Sunday, December 18, 2011

Arrest warrant for Iraqi vice-president when last American troops cross border with Kuwait



 The last carriers leaving via Kuwait. (Reuters)

The last convoy of U.S. soldiers pulled out of Iraq on Sunday, ending nearly nine years of war that cost almost 4,500 American and tens of thousands of Iraqi lives and left a country grappling with political uncertainty.They leave behind some 17.000 American personnel and some 200 troops attached to the American embassy in Baghdad. 
The final column of around 100 mostly U.S. military MRAP armored vehicles carrying 500 U.S. troops trundled across the southern Iraq desert from their last base through the night and daybreak along an empty highway to the Kuwaiti border.
For President Barack Obama the military pullout is the fulfillment of an election promise to bring troops home from a conflict inherited from his predecessor, the most unpopular war since Vietnam and one that tainted America's standing worldwide. For Iraqis, though, the U.S. departure brings a sense of sovereignty tempered by nagging fears their country may slide once again into the kind of sectarian violence that killed many thousands of people at its peak in 2006-2007.
Iraq's political uncertainty was underscored when late on Saturday an arrest warrant was issued against the Iraqi Vice President Tariq al-Hashimi for being the mastermind behind the recent bombing targeting the parliament.The car bombing which took place on November 28, was an attempt to assassinate one of the members of the parliament.
Tareq al-Hashimi
According to the Iraqi government, evidence pointed at al-Hashimi’s embroilment after deriving confessions from four arrested Islamic Party members. An official from the interior ministry announced earlier Saturday that they will show confessions indicating the involvement of a higher rank official in terrorist activities.
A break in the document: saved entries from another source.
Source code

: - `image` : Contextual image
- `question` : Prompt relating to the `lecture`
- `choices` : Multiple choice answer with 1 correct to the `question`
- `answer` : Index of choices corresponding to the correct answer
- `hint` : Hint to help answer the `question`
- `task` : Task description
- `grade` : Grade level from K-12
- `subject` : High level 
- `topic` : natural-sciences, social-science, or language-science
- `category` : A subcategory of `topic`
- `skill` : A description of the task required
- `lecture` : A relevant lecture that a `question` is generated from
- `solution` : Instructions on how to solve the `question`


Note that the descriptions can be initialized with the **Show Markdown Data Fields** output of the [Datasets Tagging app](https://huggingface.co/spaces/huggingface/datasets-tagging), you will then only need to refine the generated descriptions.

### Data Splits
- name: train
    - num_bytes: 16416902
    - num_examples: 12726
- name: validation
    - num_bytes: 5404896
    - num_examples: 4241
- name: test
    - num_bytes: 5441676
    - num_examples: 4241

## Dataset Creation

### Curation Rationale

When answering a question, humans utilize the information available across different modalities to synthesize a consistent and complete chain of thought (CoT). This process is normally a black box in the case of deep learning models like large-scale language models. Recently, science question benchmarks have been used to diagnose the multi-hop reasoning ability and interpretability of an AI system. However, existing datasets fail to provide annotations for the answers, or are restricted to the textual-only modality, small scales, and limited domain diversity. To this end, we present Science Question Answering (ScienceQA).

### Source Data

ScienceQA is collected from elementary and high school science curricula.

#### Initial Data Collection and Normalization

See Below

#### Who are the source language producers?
Hashimi was the head of the Islamic Party, a political party representative of the Muslim Brotherhood in Iraq, in 2004, but in 2009 he announced that he is no longer a member of the party. Instead, he created the Tajdeed movement, which is considered to be one of the political parties component of the secular Iraqiya block.
The allegations against Hashimi came hours after the Iraqiya bloc which won most of the votes of Iraq’s Sunni Arab minority, walked out of parliament. The bloc, led by former premier Iyad Allawi, said it was suspending its participation in parliamentary business in protest at what it charged was Prime Minister Nuri al-Maliki’s monopolization of all decision-making. “We can no longer remain silent about the way the state is being administered, as it is plunging the country into the unknown,” said the bloc, which holds 82 of the 325 seats in parliament, second only to Maliki’s National Alliance.
The bloc accused the Maliki government of “placing tanks and armored cars in front of the homes of Iraqiya leaders in the Green Zone,” the heavily fortified central Baghdad district that houses the official residences of leading politicians and government ministers as well as the British and U.S. embassies.
A spokesman from Iraqiya said that the allegations against Hashimi is an attempt by the Maliki to create a one-party system, thwart opposition and to gradually target and defile national Iraqi figures.